Portrait de John Williams

Le triomphe de l'émotion

Portraits • Publié le 06/06/2011 par

 

En 2000, Roland Emmerich remplace au pied levé son compositeur habituel, David Arnold (qui a pourtant déjà commencé à travailler sur le film) et confie la musique de The Patriot (Le Patriote) à John Williams. Celui-ci prend le parti de façonner un score plus héroïque que patriotique, mettant en musique davantage la conscience d’un homme que la gloire d’un pays.

 

L’année suivante, A.I. Artificial Intelligence (A.I. Intelligence Artificielle) sort sur les écrans et s’impose comme une œuvre-somme. Initié par Stanley Kubrick, le projet est repris par Spielberg à la mort de celui-ci et trouve sa résolution dans la fusion de ces deux voix à priori opposées : l’intelligence incisive et glacée du premier et l’intelligence émotionnelle du second. Spielberg choisit bien évidemment Williams pour mettre en musique ce conte philosophique : « C’est le plus grand conteur musical de tous les temps », dit-il à son propos. Illustrer la relation entre l’homme et la machine, travailler sur des sonorités organiques et mécaniques, trouver la voix musicale d’un petit androïde pour donner du sens à la quête de soi… tout cela renvoie Williams aux grandes heures de création vécues sur Close Encounters Of The Third Kind, et sa musique parvient à transcender tous les concepts pour, à l’image du film, toucher directement l’âme et le cœur.

— Relevé —
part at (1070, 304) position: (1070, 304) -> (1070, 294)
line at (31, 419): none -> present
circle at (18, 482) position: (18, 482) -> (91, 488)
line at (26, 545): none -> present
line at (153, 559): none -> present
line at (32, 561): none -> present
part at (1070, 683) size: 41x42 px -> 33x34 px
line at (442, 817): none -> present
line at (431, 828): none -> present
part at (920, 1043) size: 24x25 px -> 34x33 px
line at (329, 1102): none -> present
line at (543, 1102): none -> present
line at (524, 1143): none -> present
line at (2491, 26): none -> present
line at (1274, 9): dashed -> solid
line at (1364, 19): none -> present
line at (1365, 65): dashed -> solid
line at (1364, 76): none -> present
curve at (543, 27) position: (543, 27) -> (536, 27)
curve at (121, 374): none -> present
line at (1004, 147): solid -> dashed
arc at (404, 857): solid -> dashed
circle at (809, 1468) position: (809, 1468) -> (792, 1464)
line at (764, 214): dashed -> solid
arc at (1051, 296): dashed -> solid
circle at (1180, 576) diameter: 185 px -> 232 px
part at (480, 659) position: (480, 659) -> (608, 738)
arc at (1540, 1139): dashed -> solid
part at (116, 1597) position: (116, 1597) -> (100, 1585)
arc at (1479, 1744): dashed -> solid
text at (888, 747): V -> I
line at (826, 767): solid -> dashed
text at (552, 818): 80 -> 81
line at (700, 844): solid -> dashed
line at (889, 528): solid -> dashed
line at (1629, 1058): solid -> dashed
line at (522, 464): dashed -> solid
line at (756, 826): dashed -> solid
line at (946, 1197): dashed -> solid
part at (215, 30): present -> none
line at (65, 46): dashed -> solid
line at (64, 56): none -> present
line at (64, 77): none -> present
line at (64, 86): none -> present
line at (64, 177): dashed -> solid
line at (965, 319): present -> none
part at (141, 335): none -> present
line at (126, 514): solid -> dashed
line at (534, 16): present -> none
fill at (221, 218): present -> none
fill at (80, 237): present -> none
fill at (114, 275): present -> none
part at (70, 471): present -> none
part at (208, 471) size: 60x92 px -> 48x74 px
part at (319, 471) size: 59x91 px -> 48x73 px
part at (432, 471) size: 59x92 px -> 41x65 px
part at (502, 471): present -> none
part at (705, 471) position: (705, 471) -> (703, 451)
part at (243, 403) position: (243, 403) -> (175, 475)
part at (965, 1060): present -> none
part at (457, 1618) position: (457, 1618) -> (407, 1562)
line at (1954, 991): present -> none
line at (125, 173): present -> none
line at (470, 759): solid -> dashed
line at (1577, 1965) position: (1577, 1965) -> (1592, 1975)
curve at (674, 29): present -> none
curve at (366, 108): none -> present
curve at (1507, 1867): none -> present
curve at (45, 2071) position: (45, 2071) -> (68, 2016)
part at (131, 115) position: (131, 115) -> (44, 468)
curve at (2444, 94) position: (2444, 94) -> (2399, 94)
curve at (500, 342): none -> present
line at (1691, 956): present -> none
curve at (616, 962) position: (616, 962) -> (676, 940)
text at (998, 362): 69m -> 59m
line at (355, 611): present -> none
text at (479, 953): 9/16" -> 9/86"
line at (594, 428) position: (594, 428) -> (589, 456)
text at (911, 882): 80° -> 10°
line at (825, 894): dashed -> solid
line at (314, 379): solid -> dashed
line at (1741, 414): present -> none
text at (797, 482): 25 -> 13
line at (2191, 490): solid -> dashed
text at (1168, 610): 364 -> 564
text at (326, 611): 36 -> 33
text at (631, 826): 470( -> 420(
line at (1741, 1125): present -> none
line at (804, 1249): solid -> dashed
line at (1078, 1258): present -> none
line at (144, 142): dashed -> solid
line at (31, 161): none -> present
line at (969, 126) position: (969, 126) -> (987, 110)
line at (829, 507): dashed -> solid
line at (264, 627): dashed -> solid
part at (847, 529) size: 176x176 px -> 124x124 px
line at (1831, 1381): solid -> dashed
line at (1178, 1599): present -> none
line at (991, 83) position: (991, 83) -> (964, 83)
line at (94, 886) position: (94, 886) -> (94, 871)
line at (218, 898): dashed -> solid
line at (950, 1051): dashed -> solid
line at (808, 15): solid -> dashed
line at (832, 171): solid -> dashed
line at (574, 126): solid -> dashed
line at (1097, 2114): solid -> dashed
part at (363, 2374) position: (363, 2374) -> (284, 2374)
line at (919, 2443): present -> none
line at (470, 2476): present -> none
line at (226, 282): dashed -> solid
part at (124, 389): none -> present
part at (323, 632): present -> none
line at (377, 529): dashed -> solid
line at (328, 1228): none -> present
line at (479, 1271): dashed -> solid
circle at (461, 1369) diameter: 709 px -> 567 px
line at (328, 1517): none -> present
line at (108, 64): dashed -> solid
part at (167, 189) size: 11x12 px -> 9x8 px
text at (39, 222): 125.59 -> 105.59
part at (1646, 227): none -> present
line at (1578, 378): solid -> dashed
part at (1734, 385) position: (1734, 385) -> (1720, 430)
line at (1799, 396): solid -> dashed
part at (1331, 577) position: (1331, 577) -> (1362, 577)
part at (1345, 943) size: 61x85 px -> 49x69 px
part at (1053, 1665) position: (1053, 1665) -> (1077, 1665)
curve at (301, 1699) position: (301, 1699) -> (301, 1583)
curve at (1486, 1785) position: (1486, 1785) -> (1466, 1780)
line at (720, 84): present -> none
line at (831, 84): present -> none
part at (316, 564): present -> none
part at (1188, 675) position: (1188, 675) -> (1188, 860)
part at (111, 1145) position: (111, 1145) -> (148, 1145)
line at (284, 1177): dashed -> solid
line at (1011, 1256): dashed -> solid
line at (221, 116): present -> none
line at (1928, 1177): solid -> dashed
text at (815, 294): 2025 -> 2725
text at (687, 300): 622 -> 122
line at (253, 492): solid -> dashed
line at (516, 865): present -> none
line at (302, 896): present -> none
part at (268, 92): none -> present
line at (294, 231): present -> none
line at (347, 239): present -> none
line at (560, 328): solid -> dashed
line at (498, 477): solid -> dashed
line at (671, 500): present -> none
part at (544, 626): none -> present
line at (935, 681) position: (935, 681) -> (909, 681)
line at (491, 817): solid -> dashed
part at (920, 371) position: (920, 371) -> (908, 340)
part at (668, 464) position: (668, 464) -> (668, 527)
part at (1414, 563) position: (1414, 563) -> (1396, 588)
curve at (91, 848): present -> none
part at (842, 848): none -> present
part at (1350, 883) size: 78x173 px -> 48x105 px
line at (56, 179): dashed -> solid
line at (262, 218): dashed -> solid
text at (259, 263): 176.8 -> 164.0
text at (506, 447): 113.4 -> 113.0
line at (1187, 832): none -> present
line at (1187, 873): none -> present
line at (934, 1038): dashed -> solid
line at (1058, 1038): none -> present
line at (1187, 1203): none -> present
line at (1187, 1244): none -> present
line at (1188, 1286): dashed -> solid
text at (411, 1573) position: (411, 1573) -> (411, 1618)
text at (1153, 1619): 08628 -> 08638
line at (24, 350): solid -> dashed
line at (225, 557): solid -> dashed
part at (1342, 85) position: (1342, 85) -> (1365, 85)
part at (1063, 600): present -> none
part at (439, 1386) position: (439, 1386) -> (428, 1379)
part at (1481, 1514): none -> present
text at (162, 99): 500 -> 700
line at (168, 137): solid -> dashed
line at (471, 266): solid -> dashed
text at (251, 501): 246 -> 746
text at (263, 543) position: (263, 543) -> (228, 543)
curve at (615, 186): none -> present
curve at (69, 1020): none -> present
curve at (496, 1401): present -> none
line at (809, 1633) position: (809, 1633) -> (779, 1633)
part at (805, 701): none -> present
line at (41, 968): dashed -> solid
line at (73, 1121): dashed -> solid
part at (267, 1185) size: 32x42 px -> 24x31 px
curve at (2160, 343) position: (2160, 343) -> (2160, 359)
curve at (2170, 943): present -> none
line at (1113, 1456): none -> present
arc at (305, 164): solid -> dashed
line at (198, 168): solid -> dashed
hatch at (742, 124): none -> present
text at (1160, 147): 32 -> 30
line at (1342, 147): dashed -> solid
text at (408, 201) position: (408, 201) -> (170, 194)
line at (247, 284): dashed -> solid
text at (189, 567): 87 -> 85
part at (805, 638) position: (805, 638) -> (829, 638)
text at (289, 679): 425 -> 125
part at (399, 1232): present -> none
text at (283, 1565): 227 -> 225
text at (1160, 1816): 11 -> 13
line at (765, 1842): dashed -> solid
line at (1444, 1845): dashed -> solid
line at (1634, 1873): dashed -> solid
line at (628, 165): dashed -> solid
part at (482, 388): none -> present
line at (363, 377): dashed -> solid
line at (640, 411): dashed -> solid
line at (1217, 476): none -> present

— Consigne —
Pouvez-vous réécrire le portrait de John Williams de "Portrait de John" à "gloire d’un pays.", en remplaçant "compositeur habituel" par "collaborateur attitré" ?

— Résultat —
Portrait de John Williams

Le triomphe de l'émotion

Portraits • Publié le 06/06/2011 par

 

En 2000, Roland Emmerich remplace au pied levé son collaborateur attitré, David Arnold (qui a pourtant déjà commencé à travailler sur le film) et confie la musique de The Patriot (Le Patriote) à John Williams. Celui-ci prend le parti de façonner un score plus héroïque que patriotique, mettant en musique davantage la conscience d’un homme que la gloire d’un pays.